Make dough into long rolls. Cut. Bake at 375 degrees for 8 to 10 minutes. Be careful not to over bake.
This recipe makes 1 gallon. Store in a closed container. Can be kept a year if you forget where you stored them.
Black Walnut Peppernuts
2 1/2 cups sugar
3 beaten eggs
1 tablespoon white syrup
1 tablespoon vanilla
1/4 cup butter
1 cup chopped black walnuts
1 teaspoon soda
5 cups flour
Cream sugar, butter, and syrup. Add eggs and vanilla. Sift dry ingredients. Add to first mixture. Stir in nuts.

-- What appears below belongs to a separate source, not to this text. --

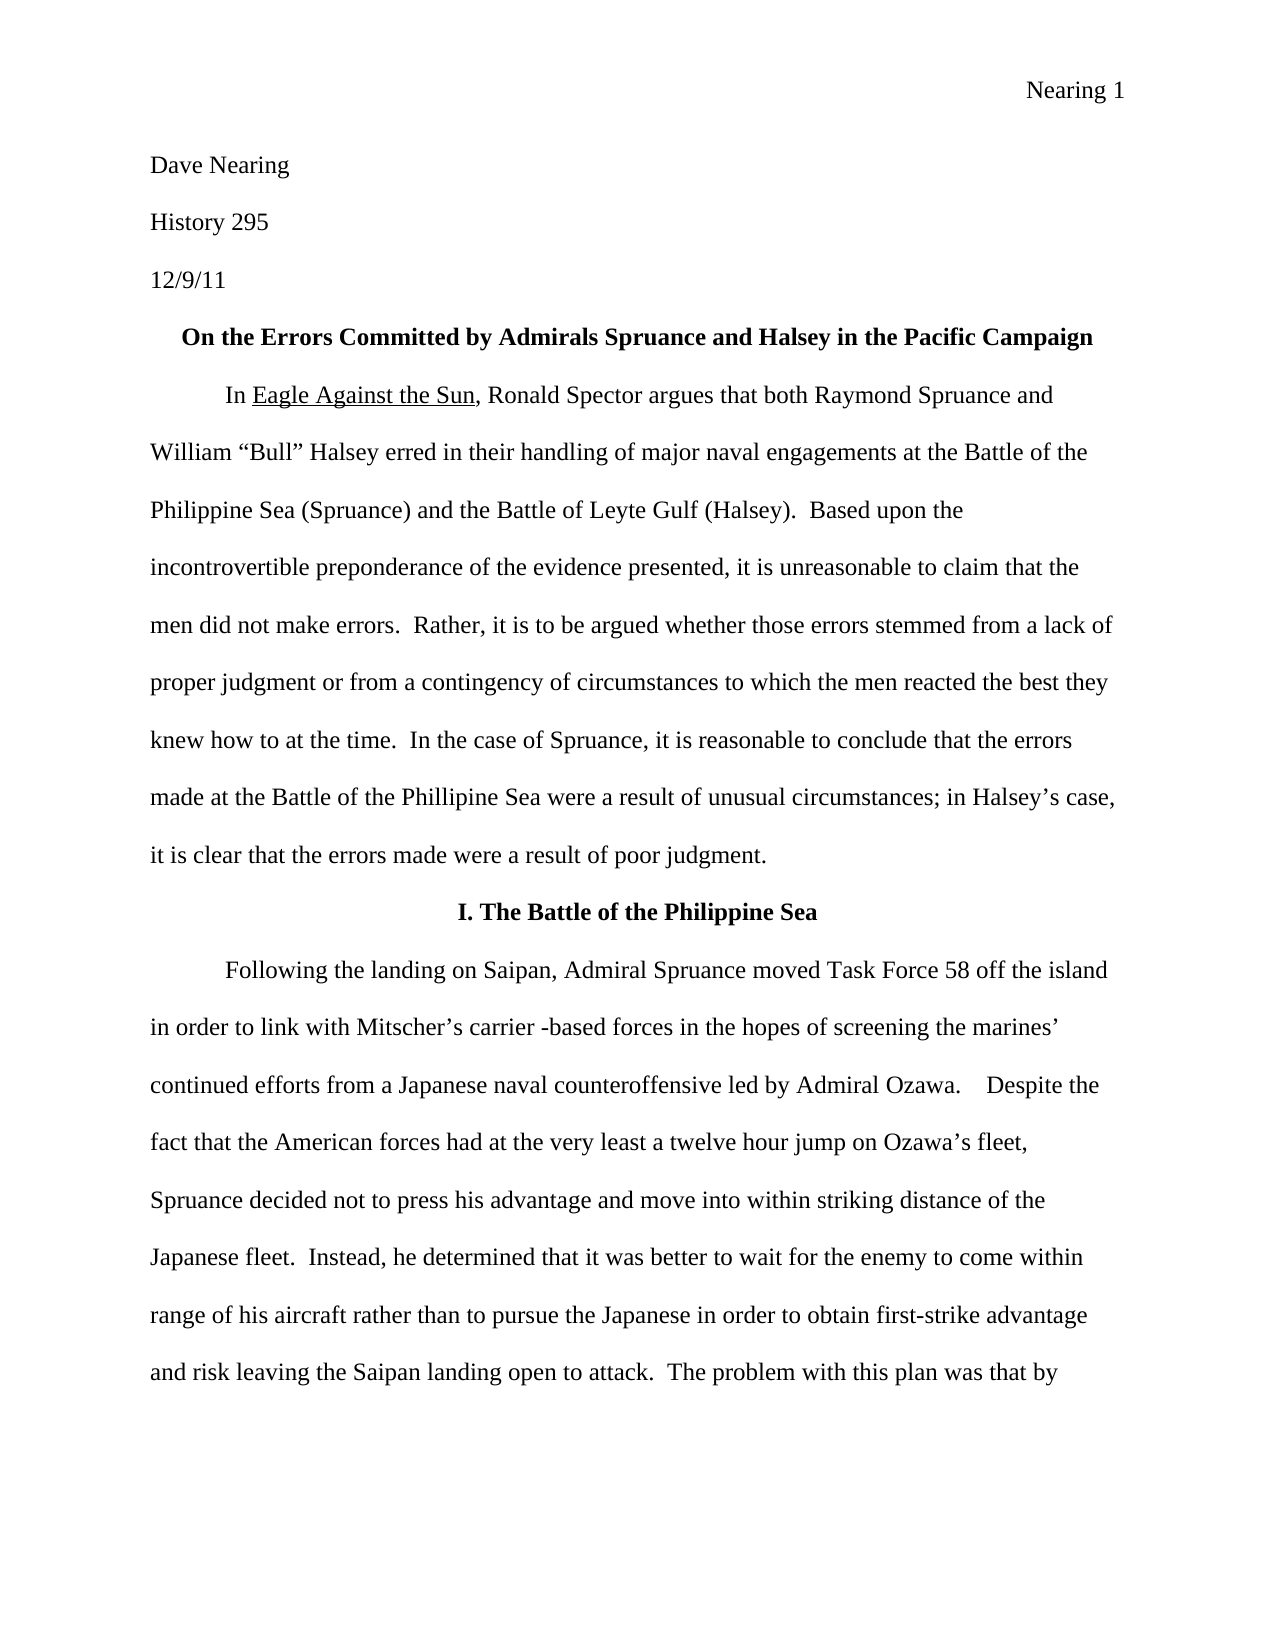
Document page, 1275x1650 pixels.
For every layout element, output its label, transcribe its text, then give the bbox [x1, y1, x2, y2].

text History 295 [150, 207, 1125, 236]
text On the Errors Committed by Admirals Spruance and Halsey in the Pacific Campaign [150, 322, 1125, 351]
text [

Roll into ropes and freeze.
Cut into thin slices. Put on buttered cookie sheet and bake 350 degrees until pale brown.
Grandmother Hiebert’s Peppernuts (Halstead)
3 cups white sugar
3 cups brown sugar
1 cup walnuts, chopped fine
1 1/2 cups warm water
2 eggs, beaten
1/4 cup butter or lard
1 teaspoon ginger
1 teaspoon cinnamon
1 teaspoon cloves
1 teaspoon anise
1 teaspoon baking powder
9 to 10 cups flour
Combine sugars, butter, and eggs. Sift dry ingredients. Add nuts. Chill.
Make into ropes. Cut and bake on greased cookie sheet at 375 degrees until pale tan. Cool and store.
German Peppernuts
1 1/2 cups honey
1/4 cup butter
1 egg
4 cups sifted flour
1 teaspoon salt
1 teaspoon baking powder
1 teaspoon soda
1 teaspoon nutmeg
1 teaspoon allspice
3/4 teaspoon cardamom
1/2 teaspoon black pepper
1/4 teaspoon finely crushed anise seed
Honey Glaze
Heat honey in 4-quart pan. Stir in butter. Cool. Beat the egg into honey mixture.
Sift dry ingredients. Add anise seed. Stir into honey mixture. Refrigerate 1 hour.
Shape dough into 3/4 inch diameter balls. Place on lightly greased cookie sheet. Bake at 350 degrees Fahrenheit for 15 minutes. The cookies should be only faintly browned at edges. Cool.
Glaze cookies by pouring 2 tablespoons of glaze over 15 to 20 cookies in a bowl and mixing. Place on waxed paper. When cool store in covered container. These are chewy. 8 dozen.
Honey Glaze
2 eggs whites
1 tablespoon honey
2 cups powdered sugar
Combine unbeaten egg whites and honey. Add sugar and blend.